Fallen Legion: Sins of an Empire (PlayStation 4)Click For the Full Picture Archive

What I like is that this game is good about reminding the player that Cecille is still leading the country, even if she's off fighting monsters most of the time. As you run from one group of bad guys to another, she'll occasionally need to make choices that will affect the country's morale and give temporary perks to the summoned fighter. You'll also earn gemstones, which you can use to modify your team's stats and gain the upper hand.

Although it's a little repetitive, there's a lot about the combat that I really like. It's fast and always exciting, forcing players to stay on their toes in order to expertly dodge moves and string together combos. There are also a few epic boss fights that will put your skills to the test. Forget button mashing your way to victory, because these epic battles are all about observation and memorization. There's a skill to the combat that isn't immediately obvious, and I think that's why taking down some of those big bosses towards the end was so damn satisfying.

That said, I do wish the gameplay was a little deeper. Sure, there's skill involved, but you're still limited to only a couple of moves from each warrior you summon. It's also disappointing that there aren't more exemplars to choose from. If the combat is going to be this barebones, then you would think that the developers would pad out the roster list to make up for the shortcomings. They didn't do that here, instead opting to give you only a handful of characters to choose from. The good news is that these warriors will eventually "evolve" into more interesting characters, but that comes far too late in the story to truly shake things up.

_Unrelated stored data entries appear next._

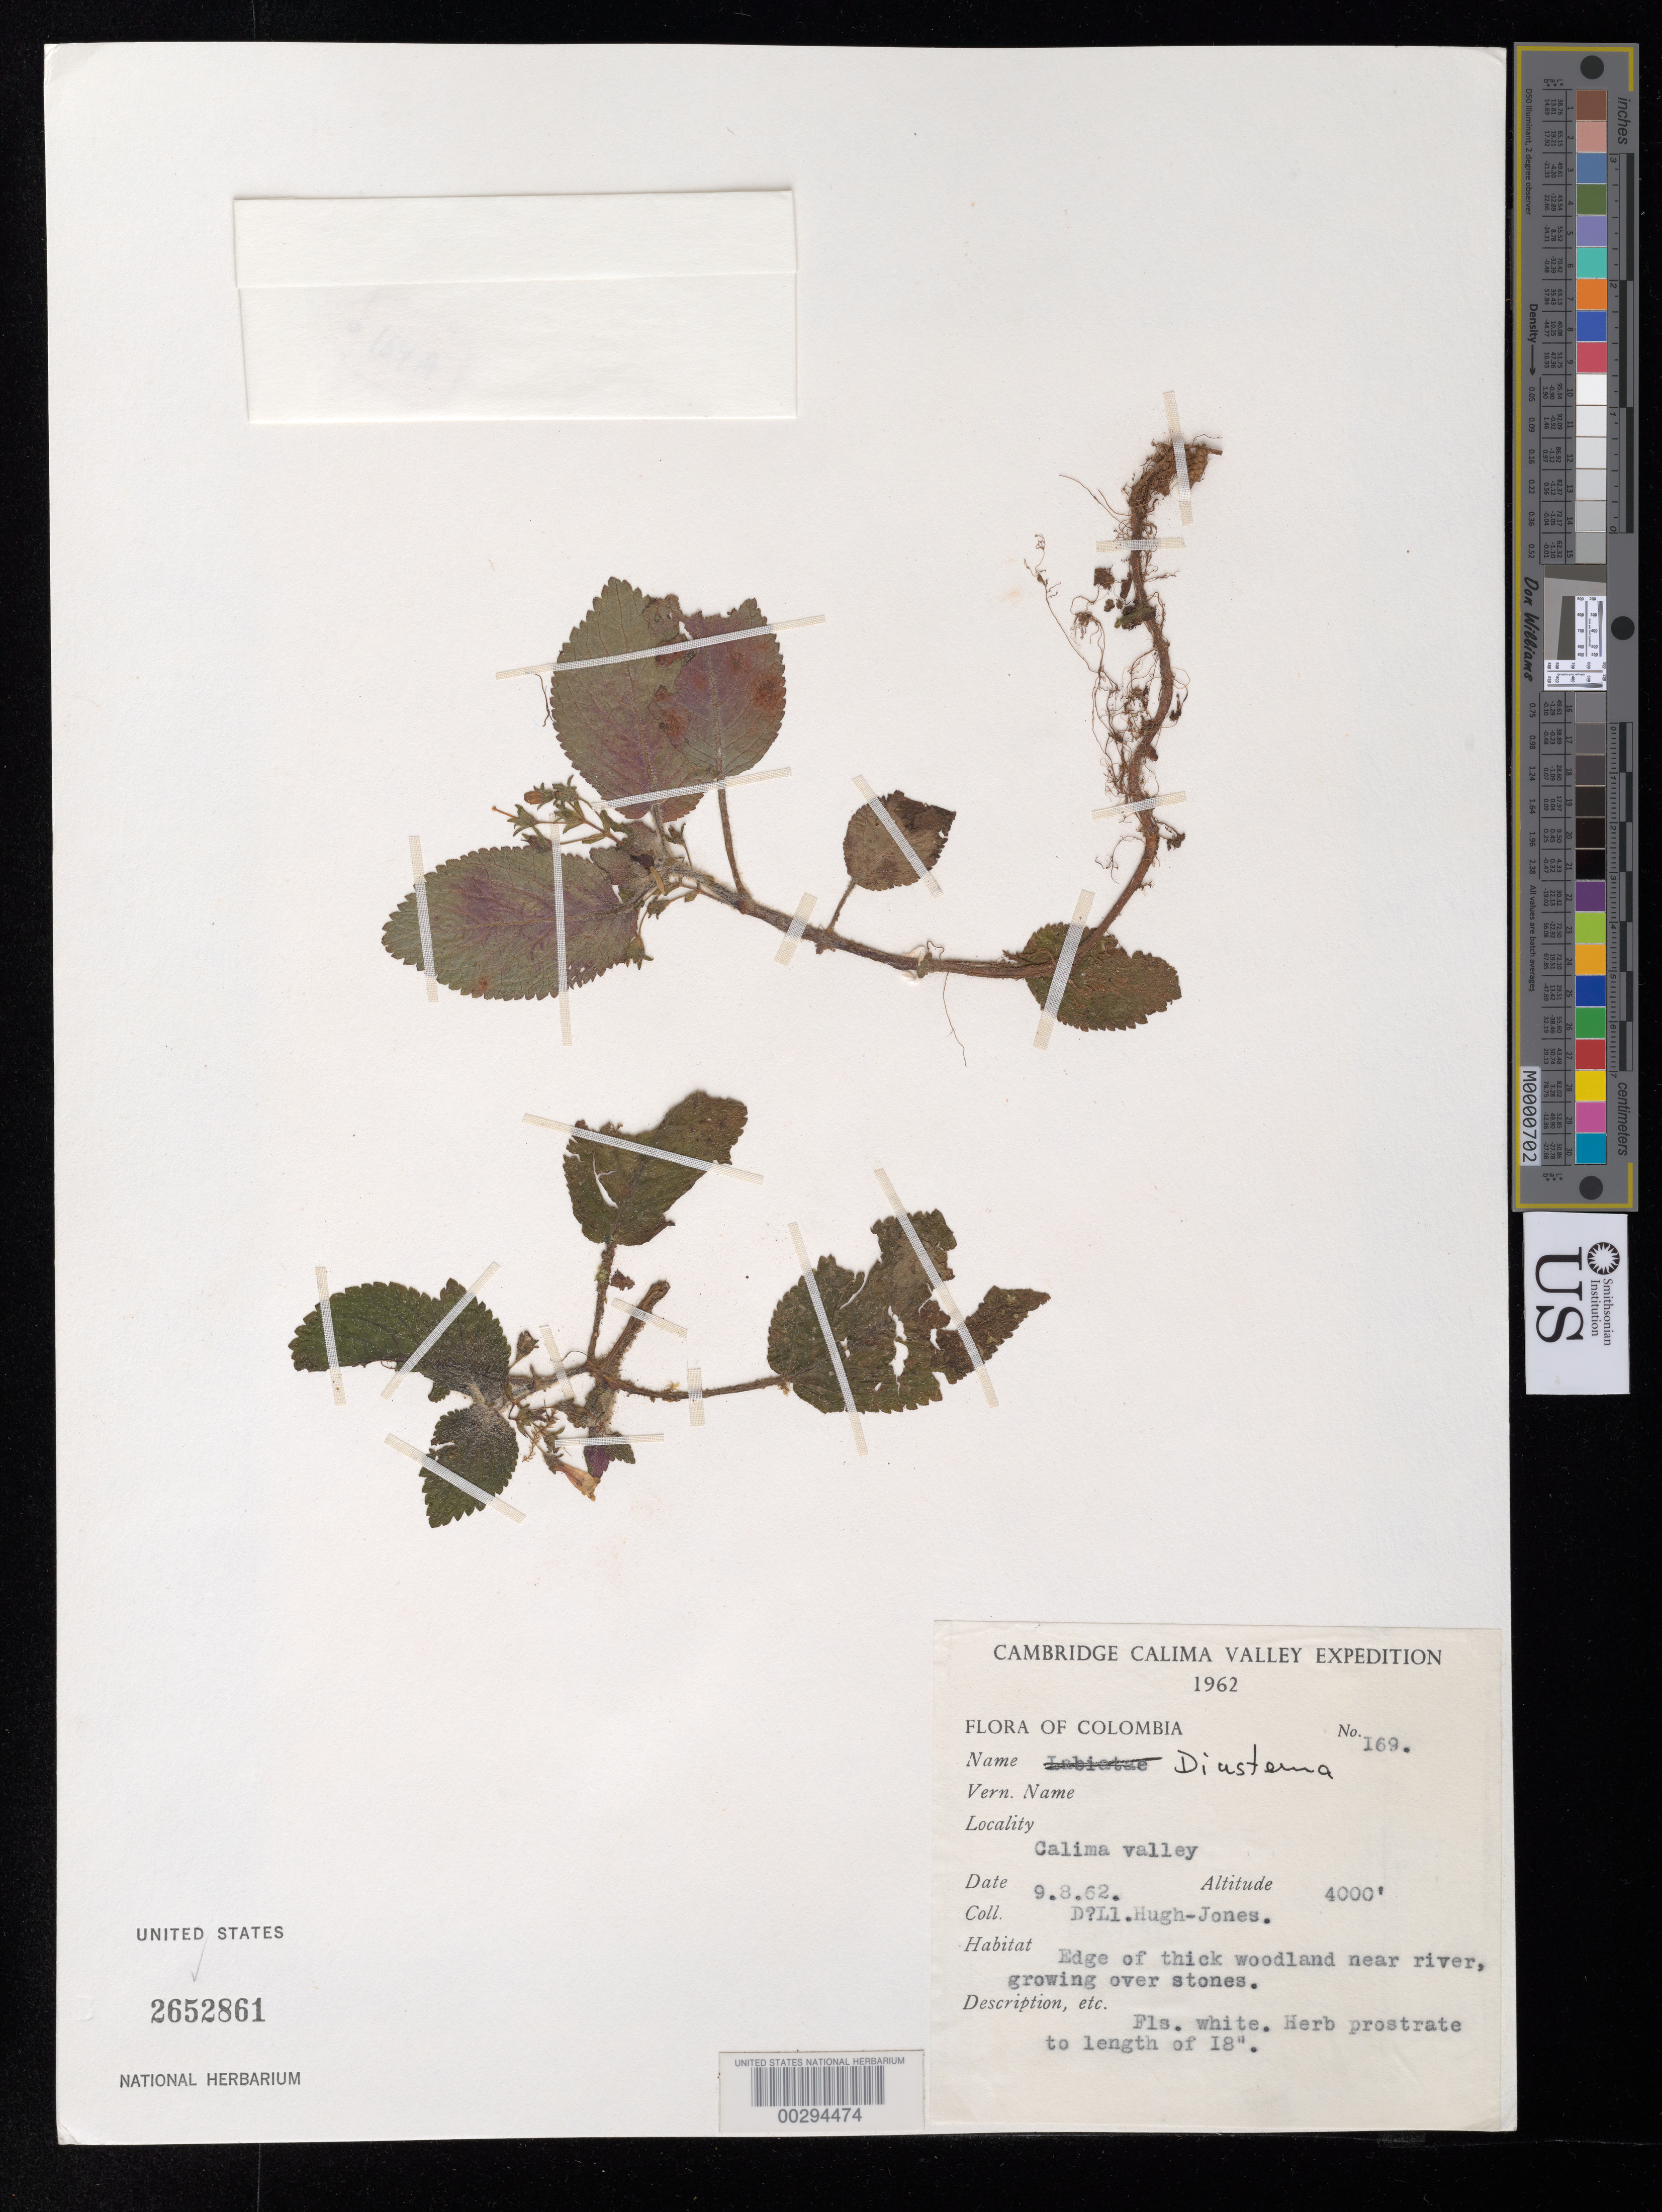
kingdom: Plantae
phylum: Tracheophyta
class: Magnoliopsida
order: Lamiales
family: Gesneriaceae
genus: Diastema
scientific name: Diastema sp.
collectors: D. Hugh-Jones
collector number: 169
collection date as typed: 09 Aug 1962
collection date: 1962-08-09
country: Colombia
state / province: Valle del Cauca (?)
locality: Calima Valley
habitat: Edge of thick woodland near river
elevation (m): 1219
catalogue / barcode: US 2652861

Fallen Legion: Sins of an Empire (PlayStation 4)Click For the Full Picture Archive

On the topic of disappointments, it's a shame that Fallen Legion didn't build up its role-playing elements. You won't find experience points, money and leveling up here, which means that you never have to grind to better your chances in a fight. While I don't miss the grinding, I do wish there was equipment to buy and ways to customize the crew. The game constantly hints that it's going to open up and give us more to do, but that never happens. Instead we're left with a game that never fully commits to its unique concept.

On the other hand, Fallen Legion is gorgeous. We're treated to a hand-drawn look that immediately reminded me Odin Sphere, GrimGrimoire and rest of Vanillaware's catalog. My only complaint is that we see the same backgrounds a few too many times, but at least they look great each and every time. I also dig the character sprites, though, once again, I wish there were more of them.

While not especially deep and a little too linear for its own good, Fallen Legion: Sins of an Empire manages to skirt expectations in a few crucial ways. I really enjoyed the chaotic nature of the combat and the story that revolves around a princess and her talking book. There's a compelling adventure here that manages to feel fresh all while stumbling over every fantasy trope along the way. Not every game can pull that off.